Pumpkin

The Power of Pumpkin

You really can’t judge a book by its cover, or a food by its outward appearance. Pumpkin may look like a blank canvas of autumn artists or an iconic Thanksgiving star but it deserves better. Here are some of the benefits of pumpkin:

  • High in fiber (5 grams per half cup serving)
  • Low in calories (83 calories in one cup)
  • Rich in alpha- and beta-carotene which the body converts to vitamin A

The carotenes in pumpkin make it particularly powerful. Beta-carotene has been extensively studied. One benefit of it that

scientists have discovered is that this antioxidant helps prevent oxidation of cholesterol, and this effect keeps arterial plaque from getting larger. Carotenes also have an anti-inflammatory property.

What diseases can the nutrients in pumpkin help prevent?

  • Arterial diseases that lead to a stroke or heart attack
  • Cataracts and macular degeneration
  • Lung, colon, bladder, cervical, breast and skin cancer
  • Population studies suggest it may also protect from esophageal, stomach, prostate and laryngeal cancer as well
  • Recent research offers hope that it may support the insulin-producing cells in the pancreas, helping to prevent diabetes, or, if its developed, slow the progress of type 2 diabetes

In Jean Carper’s The Food Pharmacy (New York, 1988), pumpkin seeds have also been found to have some cancer-fighting powers. This book includes some interesting information on the correlation between regular pumpkin intake and lower lung cancer rates in smokers and those exposed to cigarette smoking on a regular basis.
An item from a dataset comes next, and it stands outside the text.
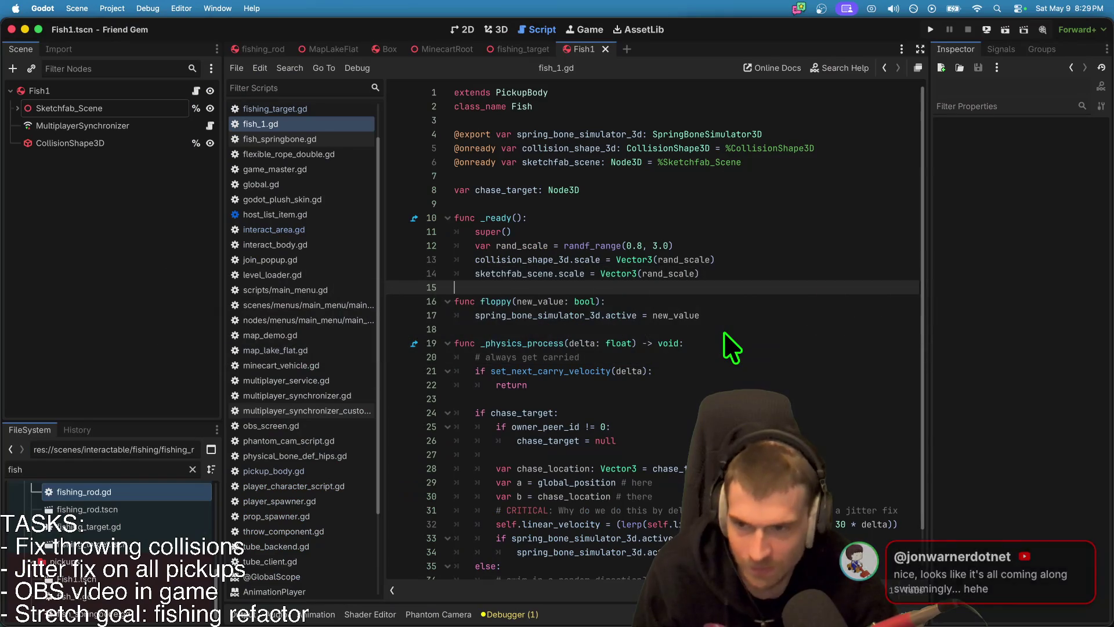
key("super+b")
Another advantage of pumpkin is that it is inexpensive. Pumpkin season has just ended so fresh pumpkin isn’t as widely available. In Steven Pratt, MD, and Kathy Matthews’ book SuperFoods Rx (New York, 2004), canned pumpkin is just as nutritious as fresh pumpkin. It doesn’t contain the seeds but it is convenient and fairly inexpensive. Avoid canned pumpkin pie filling since it has sugar added to it and that is one food that not only doesn’t prevent disease but can cause it.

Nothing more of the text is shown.